- [What is being asked]: Which lines in the entries contain the string "پارس"? Return every one of those lines.

- [Task data]:
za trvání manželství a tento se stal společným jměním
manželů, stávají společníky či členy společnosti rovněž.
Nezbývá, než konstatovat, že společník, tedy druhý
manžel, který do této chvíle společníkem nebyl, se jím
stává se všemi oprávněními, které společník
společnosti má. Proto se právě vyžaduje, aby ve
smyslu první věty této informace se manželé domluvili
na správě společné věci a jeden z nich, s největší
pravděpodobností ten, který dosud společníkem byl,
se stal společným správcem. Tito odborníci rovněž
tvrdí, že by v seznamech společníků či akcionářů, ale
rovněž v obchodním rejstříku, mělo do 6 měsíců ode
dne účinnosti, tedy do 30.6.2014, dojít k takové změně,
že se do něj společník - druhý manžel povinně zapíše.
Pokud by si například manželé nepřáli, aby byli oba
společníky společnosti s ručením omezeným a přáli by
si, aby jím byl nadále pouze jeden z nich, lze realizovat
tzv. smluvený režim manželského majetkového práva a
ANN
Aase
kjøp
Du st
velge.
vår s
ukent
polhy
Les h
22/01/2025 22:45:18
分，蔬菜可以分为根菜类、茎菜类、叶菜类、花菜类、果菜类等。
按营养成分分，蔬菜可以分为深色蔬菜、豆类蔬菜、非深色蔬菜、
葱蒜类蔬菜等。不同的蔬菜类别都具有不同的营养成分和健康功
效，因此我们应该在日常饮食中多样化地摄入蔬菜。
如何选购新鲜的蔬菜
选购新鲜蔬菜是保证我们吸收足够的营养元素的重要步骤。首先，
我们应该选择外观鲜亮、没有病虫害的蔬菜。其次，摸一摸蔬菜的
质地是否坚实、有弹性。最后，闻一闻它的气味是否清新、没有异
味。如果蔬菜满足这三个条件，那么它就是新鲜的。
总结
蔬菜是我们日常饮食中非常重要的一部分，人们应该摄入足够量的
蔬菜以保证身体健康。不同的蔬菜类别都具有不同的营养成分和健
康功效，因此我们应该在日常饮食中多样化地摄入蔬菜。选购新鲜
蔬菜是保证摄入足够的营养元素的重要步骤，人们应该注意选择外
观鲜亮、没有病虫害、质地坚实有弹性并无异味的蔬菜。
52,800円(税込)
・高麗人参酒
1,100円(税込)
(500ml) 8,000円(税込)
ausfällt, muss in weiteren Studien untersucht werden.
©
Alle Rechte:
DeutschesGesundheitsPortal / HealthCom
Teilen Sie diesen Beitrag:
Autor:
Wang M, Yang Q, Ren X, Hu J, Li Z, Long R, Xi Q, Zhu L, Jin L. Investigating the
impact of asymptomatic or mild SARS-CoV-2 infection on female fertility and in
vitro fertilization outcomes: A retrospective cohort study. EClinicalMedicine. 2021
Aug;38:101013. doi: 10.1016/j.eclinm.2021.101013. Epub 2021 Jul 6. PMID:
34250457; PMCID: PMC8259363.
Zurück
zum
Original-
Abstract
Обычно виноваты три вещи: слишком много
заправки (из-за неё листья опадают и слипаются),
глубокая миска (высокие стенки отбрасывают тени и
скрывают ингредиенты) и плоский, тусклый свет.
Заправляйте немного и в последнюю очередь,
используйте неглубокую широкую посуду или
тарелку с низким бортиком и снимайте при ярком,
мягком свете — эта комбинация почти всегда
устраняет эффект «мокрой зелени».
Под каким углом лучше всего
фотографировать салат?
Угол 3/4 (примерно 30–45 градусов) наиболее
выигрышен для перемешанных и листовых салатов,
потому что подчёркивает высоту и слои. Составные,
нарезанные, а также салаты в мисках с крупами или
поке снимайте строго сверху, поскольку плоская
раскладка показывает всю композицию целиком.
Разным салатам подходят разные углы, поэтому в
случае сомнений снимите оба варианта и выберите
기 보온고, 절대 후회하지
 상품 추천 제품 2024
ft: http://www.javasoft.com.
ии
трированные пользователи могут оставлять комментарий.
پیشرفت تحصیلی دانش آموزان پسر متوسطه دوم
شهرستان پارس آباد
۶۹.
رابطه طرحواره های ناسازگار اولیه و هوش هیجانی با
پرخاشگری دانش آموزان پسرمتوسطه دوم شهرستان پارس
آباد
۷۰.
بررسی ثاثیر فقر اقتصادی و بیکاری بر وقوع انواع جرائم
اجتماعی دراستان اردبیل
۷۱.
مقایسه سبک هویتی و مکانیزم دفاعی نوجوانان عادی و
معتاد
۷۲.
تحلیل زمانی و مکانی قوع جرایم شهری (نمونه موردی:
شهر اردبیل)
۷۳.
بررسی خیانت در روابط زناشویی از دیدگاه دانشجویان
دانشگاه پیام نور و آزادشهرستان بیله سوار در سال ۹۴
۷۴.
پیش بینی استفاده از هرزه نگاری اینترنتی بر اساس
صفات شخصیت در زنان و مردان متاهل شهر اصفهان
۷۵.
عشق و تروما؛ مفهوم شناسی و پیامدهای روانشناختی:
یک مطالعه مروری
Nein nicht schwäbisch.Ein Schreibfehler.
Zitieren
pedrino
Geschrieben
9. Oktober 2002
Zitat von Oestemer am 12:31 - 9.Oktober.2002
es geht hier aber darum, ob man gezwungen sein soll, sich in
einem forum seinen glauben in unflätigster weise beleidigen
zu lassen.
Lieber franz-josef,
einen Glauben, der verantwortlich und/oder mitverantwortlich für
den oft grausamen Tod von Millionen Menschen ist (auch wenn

- [Answer box]:
شهرستان پارس آباد
پرخاشگری دانش آموزان پسرمتوسطه دوم شهرستان پارس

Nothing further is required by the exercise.